Und mit dem nächsten großartigen Stück geht es weiter: Nimrod aus Edward Elgars Enigma-Variationen. Die Symphoniker Hamburg bleiben auf Spitzen-Niveau, musizieren herrlich fein und elegant, die Hörner tönen imposant und vollendet schön. Diese vielleicht schönste Melodie von der britischen Insel und eine der schönsten Melodien vom Planeten Erde erklingt voll bezaubernder ruhiger Energie. Das ist ganz große Kunst!
Frau Kermes begeistert mit kunstvollem und super-souveränem Gesang aus Donizettis „Linda di Chamounix“. Dann kommt noch ein Solist, der deutsche und Hamburger Pianist Sebastian Knauer.

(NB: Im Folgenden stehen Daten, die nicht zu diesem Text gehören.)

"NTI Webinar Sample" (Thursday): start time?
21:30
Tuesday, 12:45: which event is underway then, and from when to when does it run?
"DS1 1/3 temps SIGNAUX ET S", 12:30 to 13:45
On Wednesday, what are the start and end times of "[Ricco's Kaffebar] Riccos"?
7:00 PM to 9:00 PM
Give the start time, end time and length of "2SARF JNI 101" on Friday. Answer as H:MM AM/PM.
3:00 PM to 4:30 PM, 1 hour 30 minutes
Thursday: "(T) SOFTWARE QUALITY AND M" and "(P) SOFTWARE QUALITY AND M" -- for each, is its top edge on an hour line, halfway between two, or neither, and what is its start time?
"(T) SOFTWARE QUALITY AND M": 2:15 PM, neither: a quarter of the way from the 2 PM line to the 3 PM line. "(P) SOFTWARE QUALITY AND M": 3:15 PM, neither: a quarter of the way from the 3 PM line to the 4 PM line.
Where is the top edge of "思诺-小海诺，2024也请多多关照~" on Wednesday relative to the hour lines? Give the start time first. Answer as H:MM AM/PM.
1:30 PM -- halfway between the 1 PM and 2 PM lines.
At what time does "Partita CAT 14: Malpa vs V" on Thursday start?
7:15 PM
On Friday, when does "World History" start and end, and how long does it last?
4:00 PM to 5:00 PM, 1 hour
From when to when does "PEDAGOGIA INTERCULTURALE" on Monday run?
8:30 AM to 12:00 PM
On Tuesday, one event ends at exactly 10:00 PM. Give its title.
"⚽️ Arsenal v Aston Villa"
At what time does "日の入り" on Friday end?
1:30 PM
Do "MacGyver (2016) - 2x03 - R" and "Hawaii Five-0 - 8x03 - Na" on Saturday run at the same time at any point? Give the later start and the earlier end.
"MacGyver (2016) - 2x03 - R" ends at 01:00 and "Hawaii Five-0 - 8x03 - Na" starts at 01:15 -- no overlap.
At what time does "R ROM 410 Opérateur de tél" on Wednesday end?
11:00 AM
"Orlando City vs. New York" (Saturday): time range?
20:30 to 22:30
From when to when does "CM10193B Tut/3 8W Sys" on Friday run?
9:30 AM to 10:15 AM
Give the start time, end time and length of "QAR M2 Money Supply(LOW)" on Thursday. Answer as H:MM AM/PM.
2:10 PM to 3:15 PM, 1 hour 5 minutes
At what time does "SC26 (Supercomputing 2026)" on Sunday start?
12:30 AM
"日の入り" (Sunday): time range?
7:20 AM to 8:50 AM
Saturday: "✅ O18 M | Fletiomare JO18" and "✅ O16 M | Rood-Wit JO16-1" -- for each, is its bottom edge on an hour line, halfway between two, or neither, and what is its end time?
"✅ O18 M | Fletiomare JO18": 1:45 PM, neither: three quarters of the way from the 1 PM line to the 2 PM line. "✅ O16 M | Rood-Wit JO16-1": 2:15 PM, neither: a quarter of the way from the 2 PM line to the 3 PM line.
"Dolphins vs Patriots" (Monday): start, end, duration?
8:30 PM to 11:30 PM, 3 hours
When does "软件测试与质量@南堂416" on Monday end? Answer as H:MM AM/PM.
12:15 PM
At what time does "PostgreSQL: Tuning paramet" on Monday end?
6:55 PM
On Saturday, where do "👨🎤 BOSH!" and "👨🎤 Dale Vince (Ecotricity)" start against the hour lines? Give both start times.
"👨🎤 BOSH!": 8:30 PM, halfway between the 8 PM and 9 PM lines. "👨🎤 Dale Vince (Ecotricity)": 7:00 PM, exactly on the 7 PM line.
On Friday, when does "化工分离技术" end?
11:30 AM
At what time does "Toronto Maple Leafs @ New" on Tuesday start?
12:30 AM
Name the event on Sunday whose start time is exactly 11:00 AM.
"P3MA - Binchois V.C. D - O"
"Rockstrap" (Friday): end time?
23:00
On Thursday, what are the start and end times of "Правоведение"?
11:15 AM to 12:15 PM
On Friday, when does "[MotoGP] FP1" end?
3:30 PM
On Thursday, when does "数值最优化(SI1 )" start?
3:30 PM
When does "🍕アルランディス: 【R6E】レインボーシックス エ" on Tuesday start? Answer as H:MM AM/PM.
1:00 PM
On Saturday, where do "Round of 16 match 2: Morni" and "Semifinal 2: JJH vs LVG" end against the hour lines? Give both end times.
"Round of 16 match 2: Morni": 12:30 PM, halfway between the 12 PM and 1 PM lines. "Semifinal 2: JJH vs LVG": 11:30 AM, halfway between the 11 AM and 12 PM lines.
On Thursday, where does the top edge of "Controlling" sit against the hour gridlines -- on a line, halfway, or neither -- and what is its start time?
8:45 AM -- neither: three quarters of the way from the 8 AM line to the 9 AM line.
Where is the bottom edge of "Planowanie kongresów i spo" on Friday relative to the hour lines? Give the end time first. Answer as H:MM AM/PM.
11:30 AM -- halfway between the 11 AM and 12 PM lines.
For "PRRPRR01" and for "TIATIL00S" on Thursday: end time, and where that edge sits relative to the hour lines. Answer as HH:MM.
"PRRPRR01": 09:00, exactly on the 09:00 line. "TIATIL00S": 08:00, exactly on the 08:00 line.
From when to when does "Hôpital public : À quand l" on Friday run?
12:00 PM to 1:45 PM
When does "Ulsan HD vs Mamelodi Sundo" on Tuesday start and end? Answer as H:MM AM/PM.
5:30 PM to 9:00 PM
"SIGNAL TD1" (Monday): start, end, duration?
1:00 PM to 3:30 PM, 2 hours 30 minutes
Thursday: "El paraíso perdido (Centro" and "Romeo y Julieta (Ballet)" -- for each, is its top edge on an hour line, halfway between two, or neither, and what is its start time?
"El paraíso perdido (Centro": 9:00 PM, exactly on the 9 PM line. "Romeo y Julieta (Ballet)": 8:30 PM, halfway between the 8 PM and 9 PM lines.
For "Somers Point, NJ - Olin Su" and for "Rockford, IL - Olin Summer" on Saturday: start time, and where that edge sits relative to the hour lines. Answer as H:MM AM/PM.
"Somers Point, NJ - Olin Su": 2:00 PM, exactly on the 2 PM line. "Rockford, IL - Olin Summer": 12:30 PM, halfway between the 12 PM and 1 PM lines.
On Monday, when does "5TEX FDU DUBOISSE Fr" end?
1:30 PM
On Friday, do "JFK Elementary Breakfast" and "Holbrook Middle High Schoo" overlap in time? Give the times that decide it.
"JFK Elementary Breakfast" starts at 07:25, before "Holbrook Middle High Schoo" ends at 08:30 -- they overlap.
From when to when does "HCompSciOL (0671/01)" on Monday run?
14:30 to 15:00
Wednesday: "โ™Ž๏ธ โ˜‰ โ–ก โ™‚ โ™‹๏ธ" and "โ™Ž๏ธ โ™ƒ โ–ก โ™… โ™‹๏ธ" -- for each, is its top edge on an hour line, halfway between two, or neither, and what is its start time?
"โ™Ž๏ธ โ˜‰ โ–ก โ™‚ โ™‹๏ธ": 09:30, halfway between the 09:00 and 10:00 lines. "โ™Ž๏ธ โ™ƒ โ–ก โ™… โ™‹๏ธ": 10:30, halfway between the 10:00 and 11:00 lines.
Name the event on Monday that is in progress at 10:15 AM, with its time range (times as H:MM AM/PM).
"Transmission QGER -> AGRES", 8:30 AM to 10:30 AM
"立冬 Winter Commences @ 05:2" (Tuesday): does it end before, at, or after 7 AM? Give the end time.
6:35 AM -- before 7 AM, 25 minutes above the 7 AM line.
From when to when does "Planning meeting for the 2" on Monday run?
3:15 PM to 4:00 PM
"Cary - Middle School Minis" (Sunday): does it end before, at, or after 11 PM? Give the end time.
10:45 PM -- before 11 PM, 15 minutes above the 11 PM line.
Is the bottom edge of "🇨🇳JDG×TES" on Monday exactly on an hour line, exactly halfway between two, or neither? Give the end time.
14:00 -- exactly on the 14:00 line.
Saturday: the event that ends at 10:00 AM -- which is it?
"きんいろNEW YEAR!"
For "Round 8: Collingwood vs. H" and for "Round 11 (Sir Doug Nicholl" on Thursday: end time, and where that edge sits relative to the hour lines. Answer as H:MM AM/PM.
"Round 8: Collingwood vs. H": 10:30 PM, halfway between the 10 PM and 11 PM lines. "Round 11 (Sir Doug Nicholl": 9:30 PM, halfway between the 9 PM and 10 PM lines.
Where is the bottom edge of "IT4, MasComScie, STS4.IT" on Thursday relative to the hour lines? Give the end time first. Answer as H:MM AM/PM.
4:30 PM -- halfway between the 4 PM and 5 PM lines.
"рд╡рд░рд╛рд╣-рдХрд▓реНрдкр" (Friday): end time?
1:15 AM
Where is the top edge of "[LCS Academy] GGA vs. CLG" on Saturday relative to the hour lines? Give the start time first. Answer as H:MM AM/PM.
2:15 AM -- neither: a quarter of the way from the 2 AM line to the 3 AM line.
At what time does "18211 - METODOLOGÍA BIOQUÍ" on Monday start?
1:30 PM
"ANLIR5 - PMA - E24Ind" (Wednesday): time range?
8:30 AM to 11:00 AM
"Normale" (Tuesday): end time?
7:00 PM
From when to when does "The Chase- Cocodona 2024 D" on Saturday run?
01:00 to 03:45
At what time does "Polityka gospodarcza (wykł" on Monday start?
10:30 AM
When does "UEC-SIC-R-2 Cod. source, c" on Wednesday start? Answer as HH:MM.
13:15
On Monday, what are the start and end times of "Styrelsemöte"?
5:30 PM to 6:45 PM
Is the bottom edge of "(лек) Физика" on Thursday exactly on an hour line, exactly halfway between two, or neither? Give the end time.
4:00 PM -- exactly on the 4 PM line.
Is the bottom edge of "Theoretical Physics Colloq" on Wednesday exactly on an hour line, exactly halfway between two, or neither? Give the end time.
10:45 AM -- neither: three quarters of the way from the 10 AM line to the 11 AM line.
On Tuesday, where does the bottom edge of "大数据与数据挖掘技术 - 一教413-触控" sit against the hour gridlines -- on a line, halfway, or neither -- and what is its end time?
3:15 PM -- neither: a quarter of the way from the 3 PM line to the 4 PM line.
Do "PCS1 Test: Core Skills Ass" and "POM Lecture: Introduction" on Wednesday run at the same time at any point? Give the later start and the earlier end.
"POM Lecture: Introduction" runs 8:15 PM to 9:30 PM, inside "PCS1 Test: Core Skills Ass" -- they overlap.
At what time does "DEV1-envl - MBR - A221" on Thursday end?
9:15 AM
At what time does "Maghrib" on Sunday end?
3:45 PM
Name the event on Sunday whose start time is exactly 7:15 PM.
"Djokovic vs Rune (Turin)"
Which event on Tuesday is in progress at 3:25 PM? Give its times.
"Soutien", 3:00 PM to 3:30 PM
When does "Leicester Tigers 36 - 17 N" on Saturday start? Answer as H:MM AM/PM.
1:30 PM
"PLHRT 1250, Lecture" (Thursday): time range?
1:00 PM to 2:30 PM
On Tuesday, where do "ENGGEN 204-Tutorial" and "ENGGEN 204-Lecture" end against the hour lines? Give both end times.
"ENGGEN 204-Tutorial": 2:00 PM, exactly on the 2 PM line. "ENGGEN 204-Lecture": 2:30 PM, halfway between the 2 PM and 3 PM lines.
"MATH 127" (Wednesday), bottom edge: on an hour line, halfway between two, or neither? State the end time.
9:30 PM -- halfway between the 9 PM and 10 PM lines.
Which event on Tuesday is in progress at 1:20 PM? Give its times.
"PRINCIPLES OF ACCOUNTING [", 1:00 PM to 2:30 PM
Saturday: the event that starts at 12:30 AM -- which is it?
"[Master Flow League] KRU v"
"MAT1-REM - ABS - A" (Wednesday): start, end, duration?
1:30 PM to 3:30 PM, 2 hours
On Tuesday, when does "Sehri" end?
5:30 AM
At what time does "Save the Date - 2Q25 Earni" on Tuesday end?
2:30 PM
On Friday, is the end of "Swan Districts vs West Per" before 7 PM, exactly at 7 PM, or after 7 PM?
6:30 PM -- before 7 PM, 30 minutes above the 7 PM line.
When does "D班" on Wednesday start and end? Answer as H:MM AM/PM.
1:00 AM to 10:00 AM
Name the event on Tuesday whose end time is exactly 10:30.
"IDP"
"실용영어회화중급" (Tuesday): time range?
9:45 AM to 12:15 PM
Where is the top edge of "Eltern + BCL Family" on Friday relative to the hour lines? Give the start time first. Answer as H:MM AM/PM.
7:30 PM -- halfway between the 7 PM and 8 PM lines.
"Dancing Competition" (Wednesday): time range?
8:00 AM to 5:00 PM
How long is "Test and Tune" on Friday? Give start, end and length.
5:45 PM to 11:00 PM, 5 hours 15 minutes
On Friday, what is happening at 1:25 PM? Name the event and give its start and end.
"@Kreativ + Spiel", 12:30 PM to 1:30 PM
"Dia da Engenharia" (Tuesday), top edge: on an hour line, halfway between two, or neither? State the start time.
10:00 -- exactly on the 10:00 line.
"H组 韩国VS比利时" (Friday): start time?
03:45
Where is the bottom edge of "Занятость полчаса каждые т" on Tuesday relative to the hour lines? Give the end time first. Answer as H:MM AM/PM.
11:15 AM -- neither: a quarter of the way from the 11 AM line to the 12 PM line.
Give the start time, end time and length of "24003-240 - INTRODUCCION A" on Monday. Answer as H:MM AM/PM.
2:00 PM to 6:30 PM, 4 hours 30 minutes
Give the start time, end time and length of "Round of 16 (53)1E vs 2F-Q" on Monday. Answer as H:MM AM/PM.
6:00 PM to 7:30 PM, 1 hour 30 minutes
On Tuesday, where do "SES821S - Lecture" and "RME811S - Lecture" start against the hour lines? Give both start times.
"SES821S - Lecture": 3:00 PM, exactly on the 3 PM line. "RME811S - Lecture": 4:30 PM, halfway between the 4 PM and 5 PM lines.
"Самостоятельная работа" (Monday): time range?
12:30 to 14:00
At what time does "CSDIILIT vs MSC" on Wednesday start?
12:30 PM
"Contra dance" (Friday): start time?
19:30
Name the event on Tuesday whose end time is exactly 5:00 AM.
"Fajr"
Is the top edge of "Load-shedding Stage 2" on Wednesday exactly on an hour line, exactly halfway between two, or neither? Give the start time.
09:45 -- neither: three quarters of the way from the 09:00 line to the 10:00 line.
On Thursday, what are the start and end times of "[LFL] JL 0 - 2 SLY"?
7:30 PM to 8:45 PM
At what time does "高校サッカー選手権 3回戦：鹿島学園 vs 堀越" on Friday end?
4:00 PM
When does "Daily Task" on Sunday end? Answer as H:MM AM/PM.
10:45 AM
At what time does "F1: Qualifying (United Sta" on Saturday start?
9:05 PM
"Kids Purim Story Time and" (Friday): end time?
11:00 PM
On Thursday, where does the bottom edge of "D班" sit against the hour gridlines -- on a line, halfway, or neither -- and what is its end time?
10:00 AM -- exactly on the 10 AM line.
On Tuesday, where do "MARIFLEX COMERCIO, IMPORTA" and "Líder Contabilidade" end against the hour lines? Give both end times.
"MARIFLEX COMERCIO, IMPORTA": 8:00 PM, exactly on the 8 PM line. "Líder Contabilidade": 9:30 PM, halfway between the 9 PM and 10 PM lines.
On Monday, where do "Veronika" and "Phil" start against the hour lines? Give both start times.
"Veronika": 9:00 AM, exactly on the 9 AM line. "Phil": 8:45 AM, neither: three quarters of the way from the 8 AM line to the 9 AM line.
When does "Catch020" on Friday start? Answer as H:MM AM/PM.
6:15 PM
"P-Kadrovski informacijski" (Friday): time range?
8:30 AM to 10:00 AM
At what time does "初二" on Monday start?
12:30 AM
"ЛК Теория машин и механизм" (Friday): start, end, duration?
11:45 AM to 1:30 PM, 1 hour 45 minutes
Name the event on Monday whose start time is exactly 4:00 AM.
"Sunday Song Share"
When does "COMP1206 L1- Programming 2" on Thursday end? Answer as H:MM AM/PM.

George Gershwins „Rhapsody in Blue“ gelingt aber nicht so ganz überzeugend, swingt nicht genug. Den Swing haben Deutsche im Allgemeinen nicht wirklich im Blut. Solche Musik gelingt Gershwins Landsleuten, den Amerikanern, meist sehr viel besser.
Im letzten Stück des Programms überzeugt die deutsche Sopranistin Kermes noch mit Giuseppe Verdi, bevor sie in einer umwerfenden Zugabe begeistert. „Thank you for the music“ singt sie und: „I’m so grateful and proud“. Genau diese Worte des ABBA-Songs möchte man auch den Gastgebern und Musikern des Abends zusingen: „Thank you for the music“, „Danke für die Musik“. Auch den Leuten, denen wir die Elbphilharmonie und ihre Bespielung zu verdanken haben, möchte man dies immer wieder zurufen. Thank you for the music! Danke für die Musik!
Treffend gewählt die Zugabe, liebe Frau Kermes, sehr treffend gewählt! Die Menschen Hamburgs und die Musikliebhaber Norddeutschlands sind sehr dankbar und stolz, diesen Musiktempel in der Stadt zu haben.